(Source extract Opens)
MRPC Reproducibility with transformers-4.1.0

I always get lower precision following the MRPC example, what’s the reason?

python run_glue.py \
  --model_name_or_path bert-base-cased \
  --task_name $TASK_NAME \
  --do_train \
  --do_eval \
  --max_seq_length 128 \
  --per_device_train_batch_size 32 \
  --learning_rate 2e-5 \
  --num_train_epochs 3.0 \
  --output_dir /tmp/$TASK_NAME/

and get

12/18/2020 17:16:38 - INFO - __main__ -   ***** Eval results mrpc *****
12/18/2020 17:16:38 - INFO - __main__ -     eval_loss = 0.5318707227706909
12/18/2020 17:16:38 - INFO - __main__ -     eval_accuracy = 0.7622549019607843
12/18/2020 17:16:38 - INFO - __main__ -     eval_f1 = 0.8417618270799347
12/18/2020 17:16:38 - INFO - __main__ -     eval_combined_score = 0.8020083645203595
12/18/2020 17:16:38 - INFO - __main__ -     epoch = 3.0

12/18/2020 16:45:29 - INFO - __main__ -   ***** Eval results mrpc *****
12/18/2020 16:45:29 - INFO - __main__ -     eval_loss = 0.47723284363746643
12/18/2020 16:45:29 - INFO - __main__ -     eval_accuracy = 0.8063725490196079
12/18/2020 16:45:29 - INFO - __main__ -     eval_f1 = 0.868988391376451
12/18/2020 16:45:29 - INFO - __main__ -     eval_combined_score = 0.8376804701980294
12/18/2020 16:45:29 - INFO - __main__ -     epoch = 3.0

12/18/2020 16:34:37 - INFO - __main__ -   ***** Eval results mrpc *****
12/18/2020 16:34:37 - INFO - __main__ -     eval_loss = 0.571368932723999
12/18/2020 16:34:37 - INFO - __main__ -     eval_accuracy = 0.6838235294117647
12/18/2020 16:34:37 - INFO - __main__ -     eval_f1 = 0.8122270742358079
12/18/2020 16:34:37 - INFO - __main__ -     eval_combined_score = 0.7480253018237863
12/18/2020 16:34:37 - INFO - __main__ -     epoch = 3.0

GPU: GTX 1080
transformers: 4.1.0
Torch: 1.6.0
python: 3.8
Server: Ubuntu 18.04

Please don’t use two different account to post the exact same message in two different categories.
(Source extract Closes)
(Provided material Opens)
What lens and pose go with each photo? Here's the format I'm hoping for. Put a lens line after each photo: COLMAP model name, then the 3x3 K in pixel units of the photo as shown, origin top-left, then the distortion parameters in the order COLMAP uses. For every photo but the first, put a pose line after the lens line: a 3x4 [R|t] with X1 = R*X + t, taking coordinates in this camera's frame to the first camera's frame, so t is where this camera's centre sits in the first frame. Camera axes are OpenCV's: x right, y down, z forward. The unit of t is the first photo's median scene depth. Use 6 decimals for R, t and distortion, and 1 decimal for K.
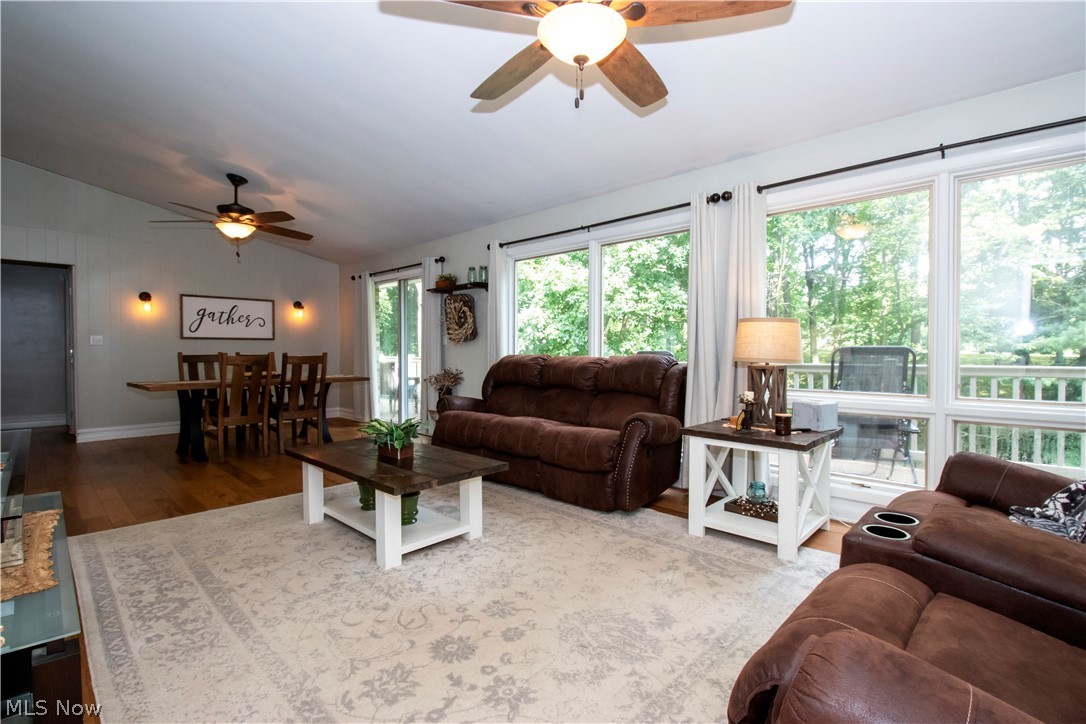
lens RADIAL K [[501.0, 0, 541.1], [0, 501.0, 357.3], [0, 0, 1]] dist [-0.001525, -0.011582]
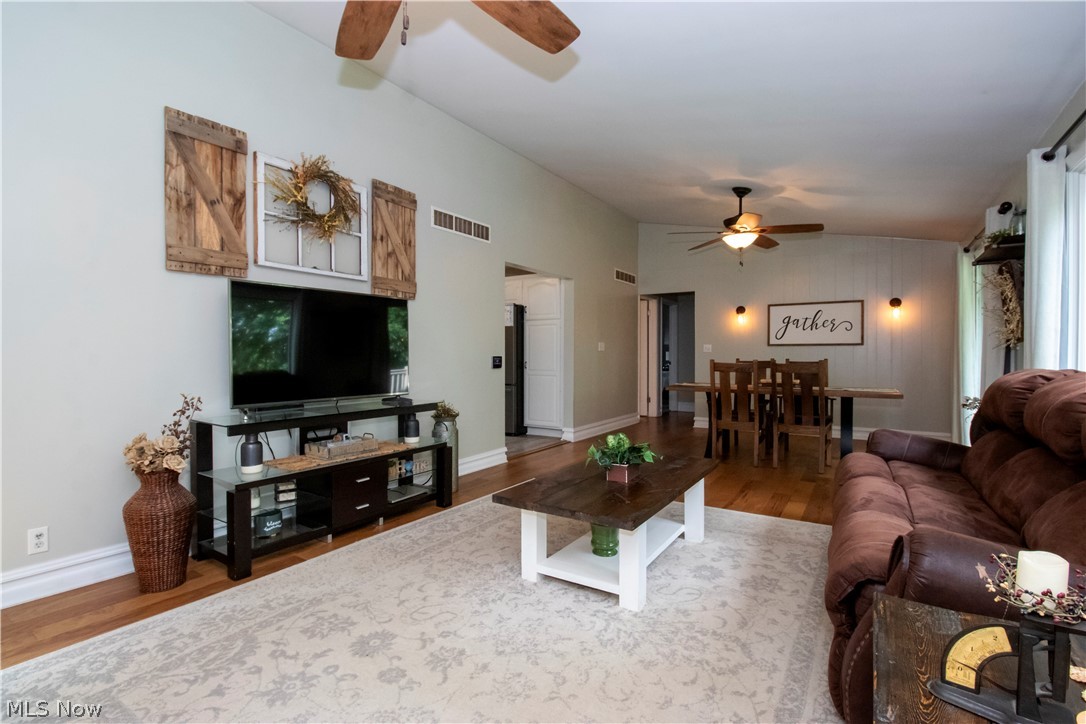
lens RADIAL K [[501.0, 0, 541.1], [0, 501.0, 357.3], [0, 0, 1]] dist [-0.001525, -0.011582]
pose [[0.189529, 0.006212, -0.981856, 0.537041], [-0.016039, 0.999866, 0.003230, -0.016907], [0.981744, 0.015136, 0.189603, 0.665827]]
(Provided material Closes)
● Instructions to follow
List each hardware and software entry that the forum post gives for its setup, along with the value given for it. The material comes from a different source than the forum post.

● Answer to this exercise
GPU: GTX 1080
transformers: 4.1.0
Torch: 1.6.0
python: 3.8
Server: Ubuntu 18.04